◆ DIRECTIVE
All that should come back is the lines of the data below from the one containing "focal_35mm: 34" to the one containing "exposure_s: 1/120", inclusive, exactly as they stand.

◆ DATA FOR ANALYSIS
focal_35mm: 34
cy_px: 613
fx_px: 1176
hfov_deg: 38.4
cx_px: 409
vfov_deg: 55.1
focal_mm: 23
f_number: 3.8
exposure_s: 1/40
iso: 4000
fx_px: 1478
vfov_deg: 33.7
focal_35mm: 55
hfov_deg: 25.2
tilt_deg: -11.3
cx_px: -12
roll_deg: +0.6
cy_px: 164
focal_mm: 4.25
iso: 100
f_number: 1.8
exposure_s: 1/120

...

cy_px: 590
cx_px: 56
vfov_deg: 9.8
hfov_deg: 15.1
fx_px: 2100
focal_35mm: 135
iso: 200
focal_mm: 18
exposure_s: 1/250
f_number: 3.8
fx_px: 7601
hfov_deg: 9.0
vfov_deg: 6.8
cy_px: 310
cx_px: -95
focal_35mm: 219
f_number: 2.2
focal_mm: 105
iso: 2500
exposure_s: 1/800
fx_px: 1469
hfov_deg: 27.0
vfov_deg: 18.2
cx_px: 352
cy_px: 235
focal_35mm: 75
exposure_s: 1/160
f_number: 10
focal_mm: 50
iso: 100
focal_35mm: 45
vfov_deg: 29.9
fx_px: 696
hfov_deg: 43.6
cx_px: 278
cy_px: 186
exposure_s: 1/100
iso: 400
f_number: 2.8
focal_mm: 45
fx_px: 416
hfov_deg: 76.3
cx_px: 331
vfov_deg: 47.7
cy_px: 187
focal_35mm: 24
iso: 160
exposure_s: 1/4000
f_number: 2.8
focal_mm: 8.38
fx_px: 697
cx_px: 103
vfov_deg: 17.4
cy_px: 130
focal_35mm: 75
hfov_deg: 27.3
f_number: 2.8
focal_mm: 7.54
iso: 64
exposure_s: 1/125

--

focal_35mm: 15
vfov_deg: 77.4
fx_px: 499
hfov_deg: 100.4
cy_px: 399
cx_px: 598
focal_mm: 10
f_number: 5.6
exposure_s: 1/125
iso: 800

◆ TASK RESPONSE
focal_35mm: 34
cy_px: 613
fx_px: 1176
hfov_deg: 38.4
cx_px: 409
vfov_deg: 55.1
focal_mm: 23
f_number: 3.8
exposure_s: 1/40
iso: 4000
fx_px: 1478
vfov_deg: 33.7
focal_35mm: 55
hfov_deg: 25.2
tilt_deg: -11.3
cx_px: -12
roll_deg: +0.6
cy_px: 164
focal_mm: 4.25
iso: 100
f_number: 1.8
exposure_s: 1/120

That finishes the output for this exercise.